[[ Passage provided open ]]

Reputation: 301
I have the following file:
id001 word1(100);"word2"(100);"word3"(98);"word4"(98);"word5"(94);word6;
id002 word1(100);word7(100);word8(100);word9(100);word10;word11;
I want split each lines of my file to retrieve id (=id00x), val (=wordX) and int (=100) in array. My code :
my @fields = split /[\t();"]"?/, $line;
$id = $fields[0];
for ( my $i = 1; $i < @fields; $i +=2 )
{
$val=$fields[$i];
$int=$fields[$i+1]
}
I retrieve just id and val that are not between double quote.Please can you give me few leads?
Upvotes: 0
Views: 294
Reputation: 1245
The problem here is the regexp. You can verify this by putting in a loop immediately after doing the split, like this:
my @fields = split /[\t();"]"?/, $line;
$id = $fields[0];
foreach my $field(@fields) {
print("field is $field\n");
}
That will show you that you have several empty fields, and that's why you don't get anything into your variables. The reason for the empty fields is that the regexp will allow any one of the listed characters to act as a word boundary, so when you have more than one of them in succession, they will cause several consecutive splits.
I'd make it easier by not trying to split the entire line at once, Instead I'd start by splitting the line into smaller parts, and then use a regexp to extract the parts. Here's my suggestion:
my @fields = split /[\t;]/, $line;
$id = $fields[0];
for ( my $i = 1; $i < $#fields; $i++ )
{
($val, $int) = $fields[$i] =~ /\"?(\w+)\"?\((\d+)\)/;
print("val is $val, int is $int\n");
}
Also note that the way to get the number of objects in an array is $#arrayname
, not @arrayname
. The latter also works in a scalar context, but it's a bad habit to get into.
Below here is the original answer, which was just about syntax
Here's at least one error:
$val=$fields[i];
$int=$fields[i+1]
You need to use $
before the i
as well, like so:
$val=$fields[$i];
$int=$fields[$i+1]
Upvotes: 2

[[ Passage provided closed ]]
[[ Supplied data open ]]

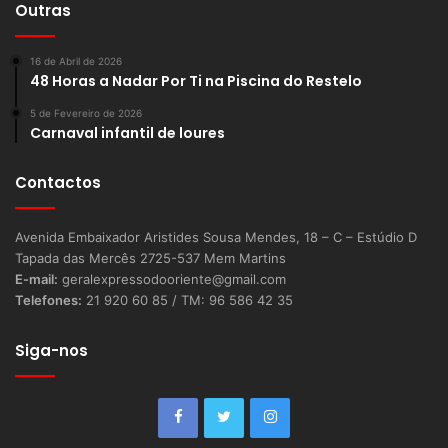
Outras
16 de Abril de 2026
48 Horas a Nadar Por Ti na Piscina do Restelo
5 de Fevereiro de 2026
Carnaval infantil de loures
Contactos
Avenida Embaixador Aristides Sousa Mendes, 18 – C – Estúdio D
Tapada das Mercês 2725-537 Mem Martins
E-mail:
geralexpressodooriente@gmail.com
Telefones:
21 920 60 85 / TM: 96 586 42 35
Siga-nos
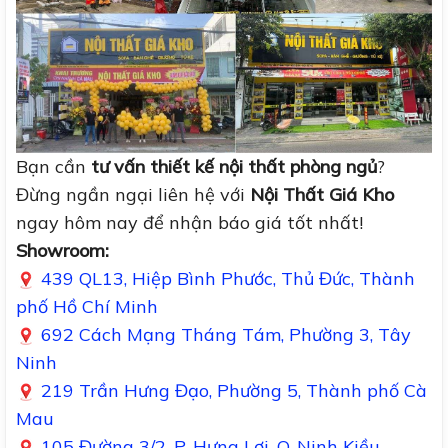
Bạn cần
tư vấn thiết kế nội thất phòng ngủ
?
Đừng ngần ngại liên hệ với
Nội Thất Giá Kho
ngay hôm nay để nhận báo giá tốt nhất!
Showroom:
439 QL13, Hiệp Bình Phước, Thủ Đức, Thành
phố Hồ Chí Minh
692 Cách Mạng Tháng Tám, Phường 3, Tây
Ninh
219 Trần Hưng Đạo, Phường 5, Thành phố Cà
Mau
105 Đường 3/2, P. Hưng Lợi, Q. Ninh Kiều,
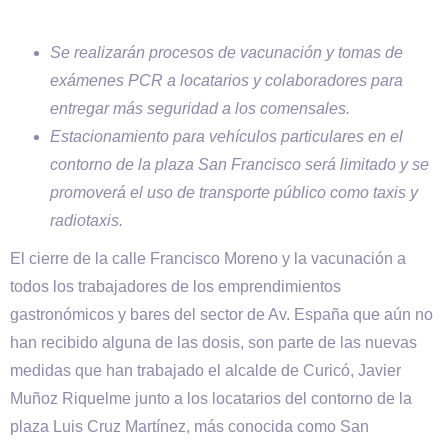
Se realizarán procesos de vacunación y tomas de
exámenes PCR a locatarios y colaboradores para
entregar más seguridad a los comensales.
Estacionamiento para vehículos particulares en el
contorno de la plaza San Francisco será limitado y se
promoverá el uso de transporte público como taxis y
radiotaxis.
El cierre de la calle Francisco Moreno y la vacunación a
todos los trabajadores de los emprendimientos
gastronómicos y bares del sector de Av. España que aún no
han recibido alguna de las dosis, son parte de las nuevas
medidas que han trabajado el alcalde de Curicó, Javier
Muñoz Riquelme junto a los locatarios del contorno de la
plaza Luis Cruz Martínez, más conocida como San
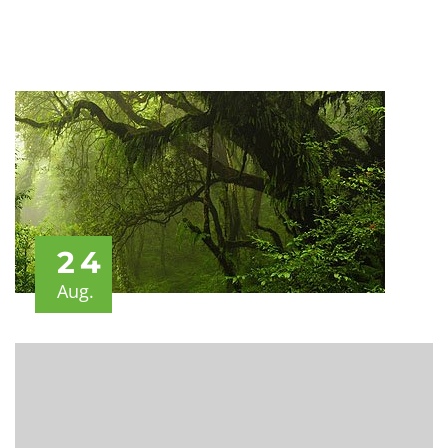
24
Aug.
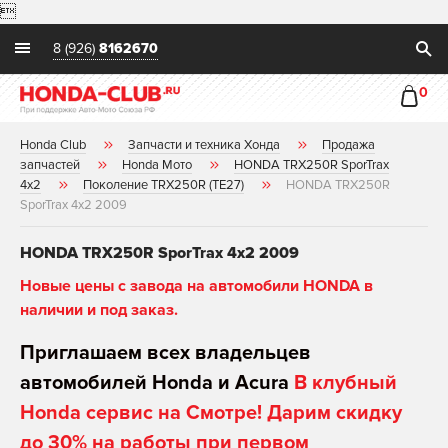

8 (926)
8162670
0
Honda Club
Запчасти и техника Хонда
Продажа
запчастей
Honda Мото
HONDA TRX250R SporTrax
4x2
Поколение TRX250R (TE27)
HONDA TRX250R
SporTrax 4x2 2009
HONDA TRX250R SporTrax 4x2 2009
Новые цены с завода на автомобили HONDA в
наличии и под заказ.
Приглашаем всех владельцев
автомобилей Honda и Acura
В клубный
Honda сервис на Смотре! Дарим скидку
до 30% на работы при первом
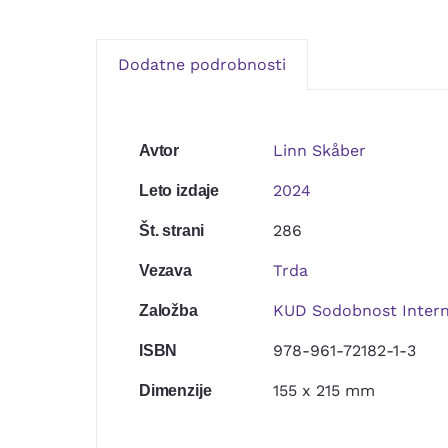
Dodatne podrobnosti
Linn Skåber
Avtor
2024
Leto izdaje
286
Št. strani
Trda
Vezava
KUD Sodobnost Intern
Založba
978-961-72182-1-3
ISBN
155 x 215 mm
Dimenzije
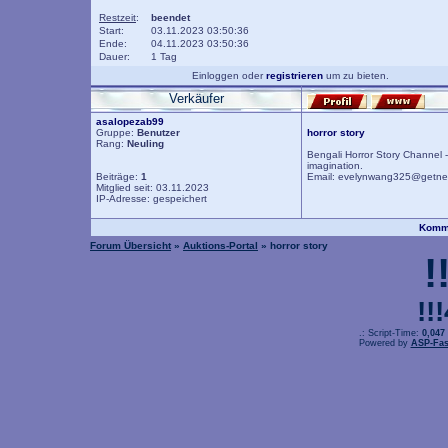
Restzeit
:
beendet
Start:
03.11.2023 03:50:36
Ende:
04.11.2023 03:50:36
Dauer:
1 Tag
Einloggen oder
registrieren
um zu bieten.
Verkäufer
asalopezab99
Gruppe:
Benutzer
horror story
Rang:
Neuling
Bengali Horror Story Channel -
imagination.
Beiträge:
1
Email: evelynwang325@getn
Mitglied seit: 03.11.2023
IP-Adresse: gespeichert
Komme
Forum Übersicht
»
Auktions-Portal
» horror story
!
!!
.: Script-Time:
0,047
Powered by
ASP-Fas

[[ Supplied data closed ]]

What you should do
Can you give the Perl split thread again, starting with "Reputation: 301" and going on through "< @fields; $i +=2 )", changing "file" to "input"? You won't need the items to do what follows.

Written reply
Reputation: 301
I have the following input:
id001 word1(100);"word2"(100);"word3"(98);"word4"(98);"word5"(94);word6;
id002 word1(100);word7(100);word8(100);word9(100);word10;word11;
I want split each lines of my input to retrieve id (=id00x), val (=wordX) and int (=100) in array. My code :
my @fields = split /[\t();"]"?/, $line;
$id = $fields[0];
for ( my $i = 1; $i < @fields; $i +=2 )